----- RECORDS TO PROCESS -----
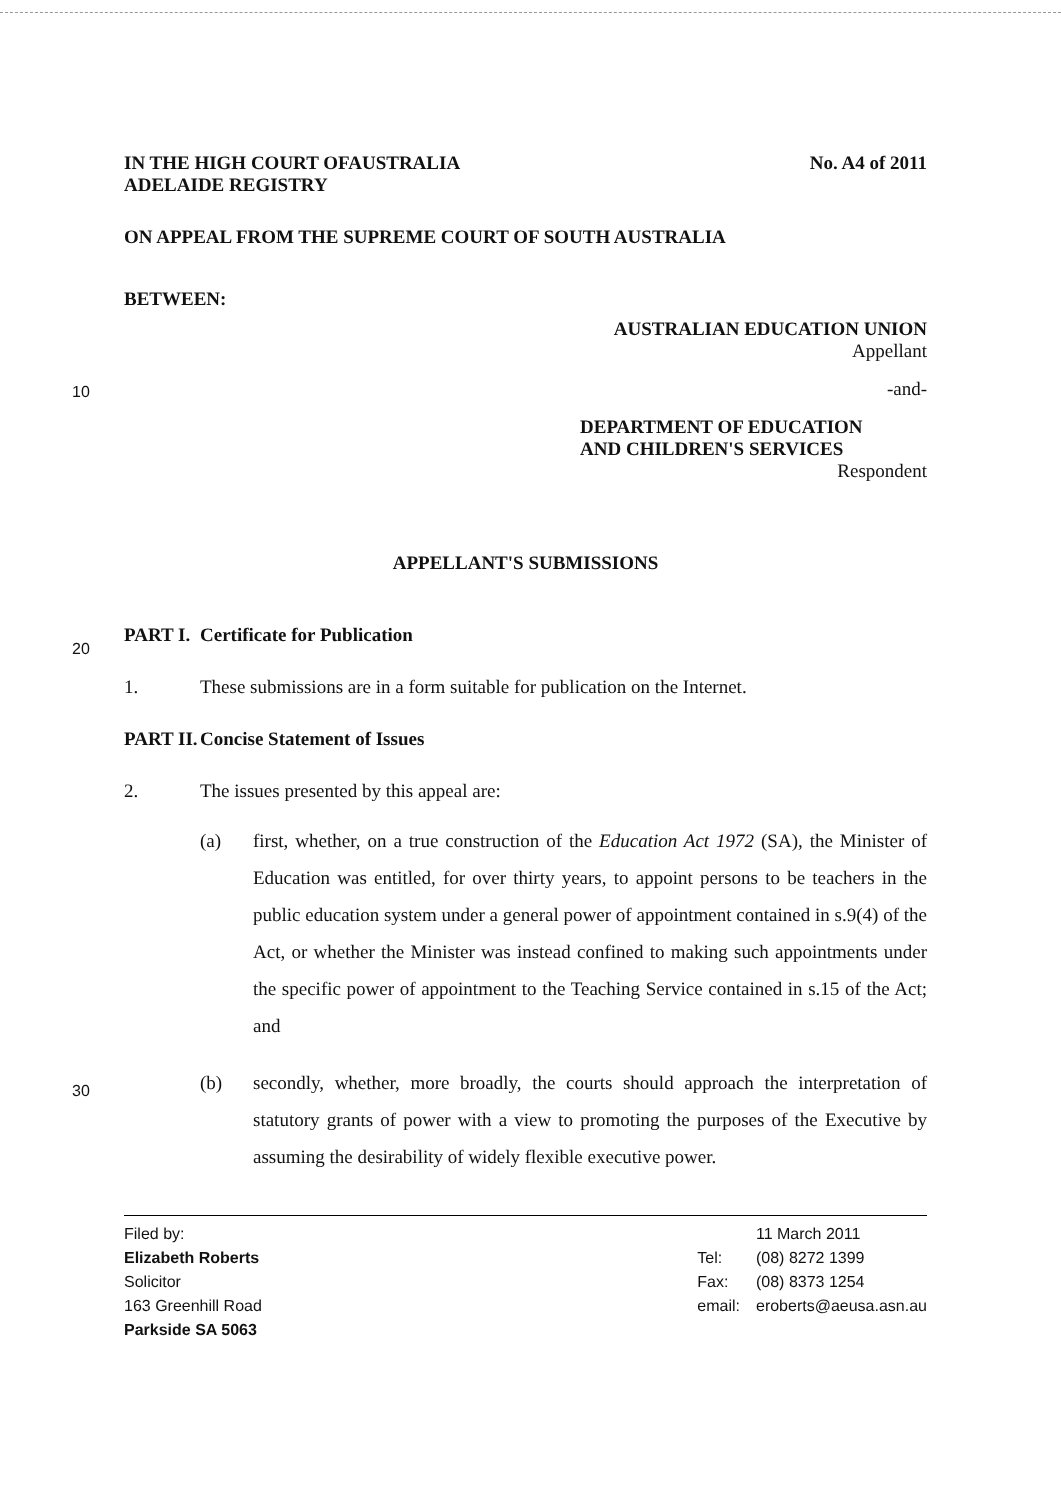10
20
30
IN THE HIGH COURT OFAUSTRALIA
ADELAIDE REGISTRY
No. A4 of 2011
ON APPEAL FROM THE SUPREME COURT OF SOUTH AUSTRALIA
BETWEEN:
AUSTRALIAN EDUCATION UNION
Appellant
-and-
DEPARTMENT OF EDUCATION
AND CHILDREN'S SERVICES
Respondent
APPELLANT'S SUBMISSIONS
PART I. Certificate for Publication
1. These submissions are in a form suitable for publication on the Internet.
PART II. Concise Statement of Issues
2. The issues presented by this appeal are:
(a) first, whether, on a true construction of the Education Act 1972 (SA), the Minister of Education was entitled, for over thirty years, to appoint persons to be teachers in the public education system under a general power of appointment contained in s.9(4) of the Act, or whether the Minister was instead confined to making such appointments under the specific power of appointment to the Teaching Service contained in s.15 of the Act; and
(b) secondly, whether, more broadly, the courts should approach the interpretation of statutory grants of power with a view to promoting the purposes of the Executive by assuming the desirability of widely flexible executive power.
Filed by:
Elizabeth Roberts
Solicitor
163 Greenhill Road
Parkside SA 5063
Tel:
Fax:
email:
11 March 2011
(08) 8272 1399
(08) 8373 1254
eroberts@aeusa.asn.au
-----
Each line above from the one with "No. A4 of 2011" up to and including the one with "2. The issues" must be set down exactly, and no line outside that span may appear.

No. A4 of 2011
ON APPEAL FROM THE SUPREME COURT OF SOUTH AUSTRALIA
BETWEEN:
AUSTRALIAN EDUCATION UNION
Appellant
-and-
DEPARTMENT OF EDUCATION
AND CHILDREN'S SERVICES
Respondent
APPELLANT'S SUBMISSIONS
PART I. Certificate for Publication
1. These submissions are in a form suitable for publication on the Internet.
PART II. Concise Statement of Issues
2. The issues presented by this appeal are:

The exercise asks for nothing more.